Клаус недоуменно застыл, но тут до него дошло, что капрал спрашивает о Грете.
– Она… в душе.
Капрал кивнул и, окинув его несколько недовольным взглядом, чопорно произнес:
– Господин следователь просит вас спуститься вниз.
Клаус тупо кивнул, все еще не понимая, с чего это вдруг в этом богом забытом месте появилась полиция и почему она желает видеть именно их. Но спросить ничего так и не успел. Полицейский вышел и аккуратно притворил за собой дверь. Из душа появилась Грета.
– Что случилось, Клаус?
Юноша пожал плечами:
– Не знаю, нас желает видеть какой-то следователь.

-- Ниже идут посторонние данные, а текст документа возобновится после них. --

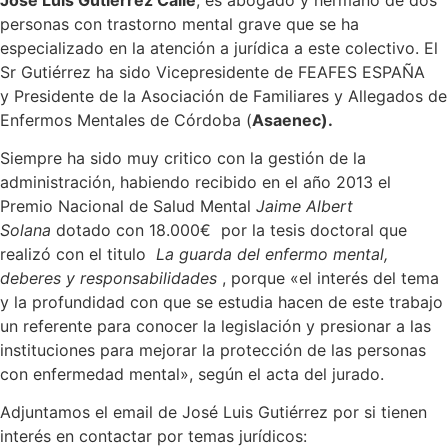
personas con trastorno mental grave que se ha
especializado en la atención a jurídica a este colectivo. El
Sr Gutiérrez ha sido Vicepresidente de FEAFES ESPAÑA
y Presidente de la Asociación de Familiares y Allegados de
Enfermos Mentales de Córdoba (
Asaenec).
Siempre ha sido muy critico con la gestión de la
administración, habiendo recibido en el año 2013 el
Premio Nacional de Salud Mental
Jaime Albert
Solana
dotado con 18.000€ por la tesis doctoral que
realizó con el titulo
La guarda del enfermo mental,
deberes y responsabilidades
, porque «el interés del tema
y la profundidad con que se estudia hacen de este trabajo
un referente para conocer la legislación y presionar a las
instituciones para mejorar la protección de las personas
con enfermedad mental», según el acta del jurado.
Adjuntamos el email de José Luis Gutiérrez por si tienen
interés en contactar por temas jurídicos: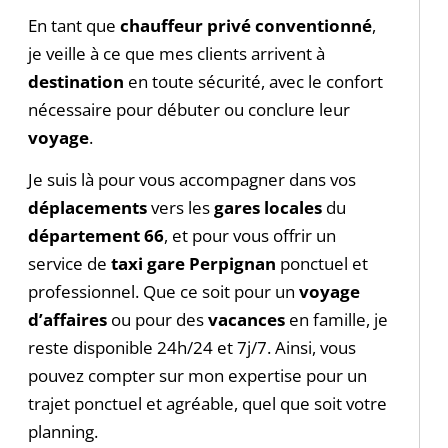
En tant que
chauffeur privé conventionné
,
je veille à ce que mes clients arrivent à
destination
en toute sécurité, avec le confort
nécessaire pour débuter ou conclure leur
voyage
.
Je suis là pour vous accompagner dans vos
déplacements
vers les
gares locales
du
département 66
, et pour vous offrir un
service de
taxi gare Perpignan
ponctuel et
professionnel. Que ce soit pour un
voyage
d’affaires
ou pour des
vacances
en famille, je
reste disponible 24h/24 et 7j/7. Ainsi, vous
pouvez compter sur mon expertise pour un
trajet ponctuel et agréable, quel que soit votre
planning.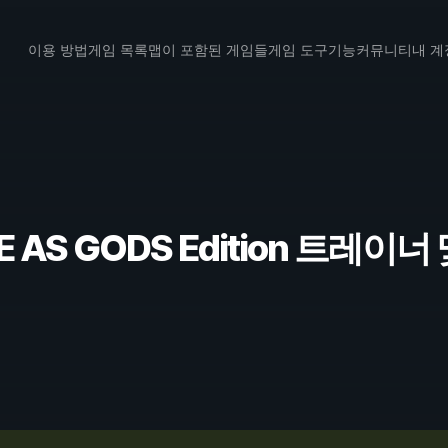
이용 방법
게임 목록
맵이 포함된 게임들
게임 도구
기능
커뮤니티
내 계
ME AS GODS Edition 트레이너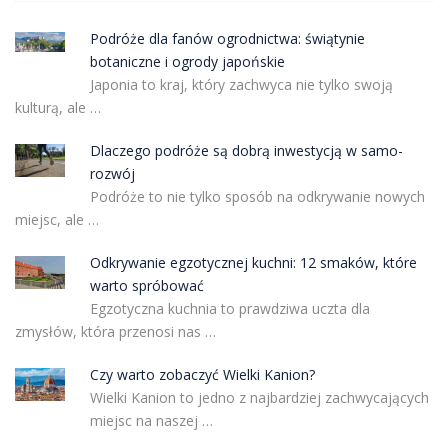
Podróże dla fanów ogrodnictwa: świątynie
botaniczne i ogrody japońskie
Japonia to kraj, który zachwyca nie tylko swoją
kulturą, ale …
Dlaczego podróże są dobrą inwestycją w samo-
rozwój
Podróże to nie tylko sposób na odkrywanie nowych
miejsc, ale …
Odkrywanie egzotycznej kuchni: 12 smaków, które
warto spróbować
Egzotyczna kuchnia to prawdziwa uczta dla
zmysłów, która przenosi nas …
Czy warto zobaczyć Wielki Kanion?
Wielki Kanion to jedno z najbardziej zachwycających
miejsc na naszej …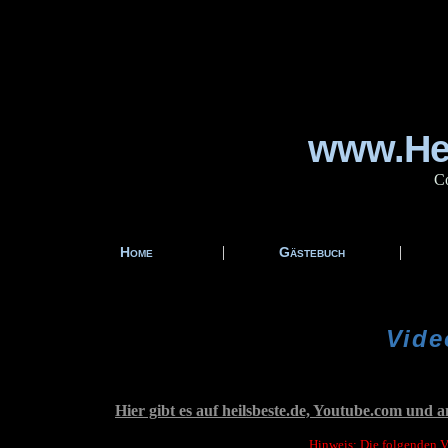
www.Hei
Co
|
|
Home
Gästebuch
Vide
Hier gibt es auf heilsbeste.de, Youtube.com und
Hinweis: Die folgenden V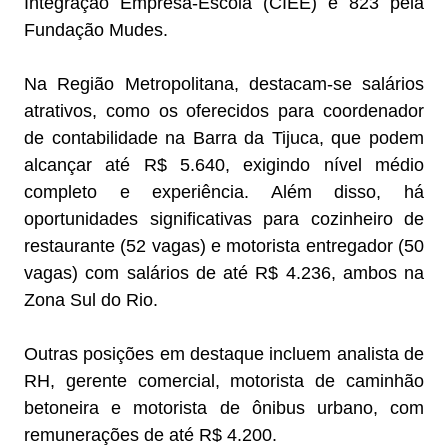
Integração Empresa-Escola (CIEE) e 823 pela
Fundação Mudes.
Na Região Metropolitana, destacam-se salários
atrativos, como os oferecidos para coordenador
de contabilidade na Barra da Tijuca, que podem
alcançar até R$ 5.640, exigindo nível médio
completo e experiência. Além disso, há
oportunidades significativas para cozinheiro de
restaurante (52 vagas) e motorista entregador (50
vagas) com salários de até R$ 4.236, ambos na
Zona Sul do Rio.
Outras posições em destaque incluem analista de
RH, gerente comercial, motorista de caminhão
betoneira e motorista de ônibus urbano, com
remunerações de até R$ 4.200.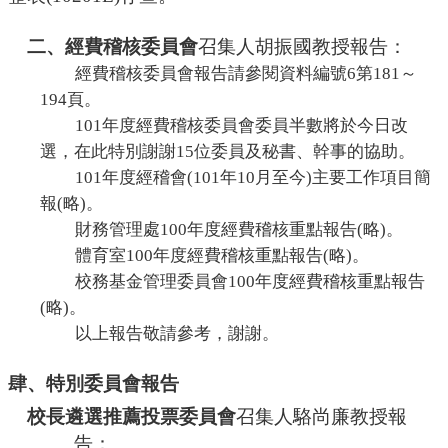
二、經費稽核委員會
召集人胡振國教授報告：
經費稽核委員會報告請參閱資料編號
6
第
181
～
194
頁。
101
年度經費稽核委員會委員半數將於今日改
選，在此特別謝謝
15
位委員及秘書、幹事的協助。
101
年度經
稽
會
(101
年
10
月至今
)
主要工作項目
簡
報
(
略
)
。
財務管理處
100
年度經費稽核重點報告
(
略
)
。
體育室
100
年度經費稽核重點報告
(
略
)
。
校務基金管理委員會
100
年度經費稽核重點報告
(
略
)
。
以上報告敬請參考，謝謝
。
肆、特別委員會報告
校長遴選推薦投票委員會
召集人駱尚廉教授報
告：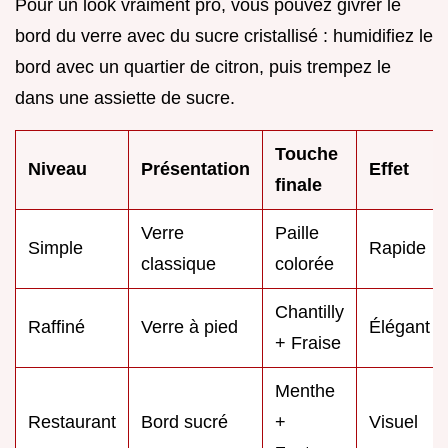
Pour un look vraiment pro, vous pouvez givrer le
bord du verre avec du sucre cristallisé : humidifiez le
bord avec un quartier de citron, puis trempez le
dans une assiette de sucre.
Touche
Niveau
Présentation
Effet
finale
Verre
Paille
Simple
Rapide
classique
colorée
Chantilly
Raffiné
Verre à pied
Élégant
+ Fraise
Menthe
Restaurant
Bord sucré
+
Visuel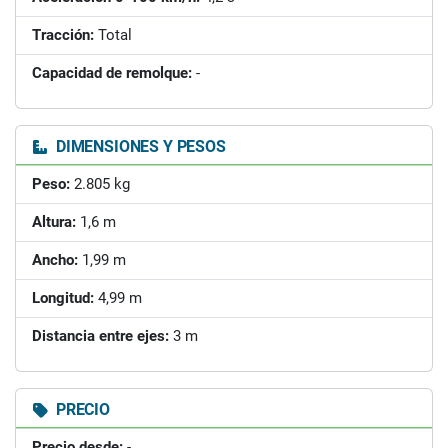
Tracción:
Total
Capacidad de remolque:
-
DIMENSIONES Y PESOS
Peso:
2.805 kg
Altura:
1,6 m
Ancho:
1,99 m
Longitud:
4,99 m
Distancia entre ejes:
3 m
PRECIO
Precio desde:
-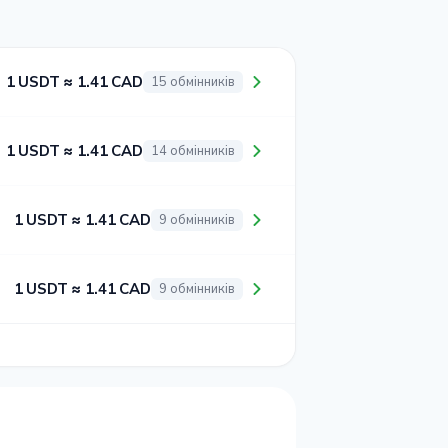
1 USDT ≈ 1.41 CAD
15 обмінників
1 USDT ≈ 1.41 CAD
14 обмінників
1 USDT ≈ 1.41 CAD
9 обмінників
1 USDT ≈ 1.41 CAD
9 обмінників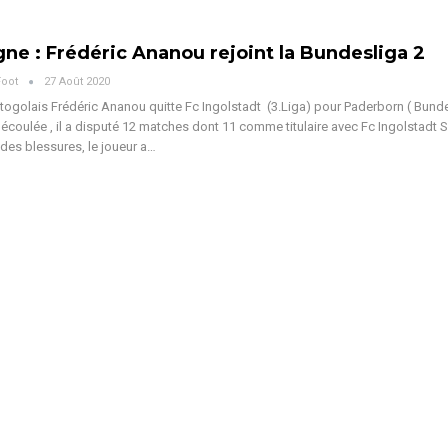
ne : Frédéric Ananou rejoint la Bundesliga 2
Foot
27 Août 2020
ogolais Frédéric Ananou quitte Fc Ingolstadt (3.Liga) pour Paderborn ( Bund
 écoulée , il a disputé 12 matches dont 11 comme titulaire avec Fc Ingolstadt 
des blessures, le joueur a…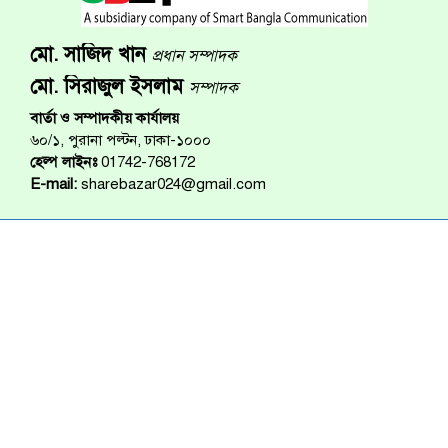
মো. সাজিদ খান
প্রধান সম্পাদক
মো. সিরাজুল ইসলাম
সম্পাদক
বার্তা ও সম্পাদকীয় কার্যালয়
৬০/১, পুরানা পল্টন, ঢাকা-১০০০
হেল্প লাইনঃ
01742-768172
E-mail:
sharebazar024@gmail.com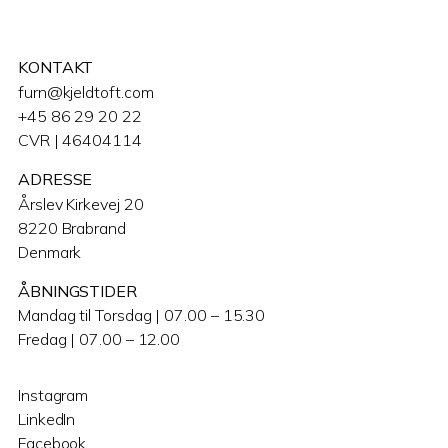
KONTAKT
furn@kjeldtoft.com
+45 86 29 20 22
CVR | 46404114
ADRESSE
Årslev Kirkevej 20
8220 Brabrand
Denmark
ÅBNINGSTIDER
Mandag til Torsdag | 07.00 – 15.30
Fredag | 07.00 – 12.00
Instagram
LinkedIn
Facebook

– Да? – Грета оживленно повертелась перед зеркалом и, поправив рукой еще влажные волосы, повернулась к Клаусу:
– Ну, я пошла. А ты одевайся и спускайся поскорее. Наверное, произошло что-то захватывающее. Вот здорово! – И ее рыжий хвост исчез за дверью. Клаус уныло поплелся натягивать джинсы. А он-то надеялся всласть поваляться. Ибо чем еще можно заниматься в такую погоду? Нет, все-таки секс действует на женщин неприлично возбуждающе. Он подошел к окну и выглянул наружу. На пустынной стоянке перед входом одиноко помаргивала сигналами новенькая бело-зеленая полицейская «джетта». Клаус завистливо вздохнул и, отвернувшись, начал одеваться.
Когда он наконец выбрался из номера в коридор, снизу доносились возбужденные голоса, среди которых выделялся тонкий, немножко визгливый голосок Греты:
– …правда? О боже! – тут же прерванный брюзгливым возгласом старой консьержки:
– …а я вам говорю, что я прекрасно слышала все, что ему сказали. У нас очень старый аппарат, и у него большая трещина с обратной стороны трубки. Я уже давно говорила фрау Маншлоссе, это наша владелица, что пора поставить нормальный телефон, но она всякий раз отвечает только одно – что этот аппарат покупал еще ее покойный муж. Так вот, из-за этой трещины мне прекрасно слышно, что говорят постояльцам. – Старуха запнулась и уточнила: – Конечно, если они говорят рядом со стойкой.
Как будто допотопная развалина с куцым шнуром, выполнявшая в этом заведении роль телефона, могла стоять где-нибудь еще, кроме стойки…
Клаус вздохнул и двинулся вниз по лестнице.
Когда он появился в тесном вестибюле, Грета вовсю кокетничала с рослым капралом, а консьержка в неизменной шали, неодобрительно косясь на девушку, все еще доказывала что-то толстячку примерно такого же возраста, что и она сама:
– …я вам говорю, там был женский голос, и она сказала только одну фразу: «Все хорошо». И больше ничего. А он молча положил трубку, улыбнулся и вышел наружу. Как и обычно, в халате, шлепанцах и купальной шапочке… да-да, я понимаю, но он делал так все двадцать дней, что был здесь. И, смею вам заметить, в прошлый понедельник погода была ничуть не лучше. В это время года у нас всегда ужасная погода, а этой зимой она вообще будто взбесилась.
Клаус, засмотревшись на старуху, споткнулся и чуть не упал. Он уже почти догадался, о чем идет речь. Грета повернула к нему свое раскрасневшееся, возбужденное лицо и протрещала:
– Клаус, ты только представь, какой ужас! Герр Мойзель утонул!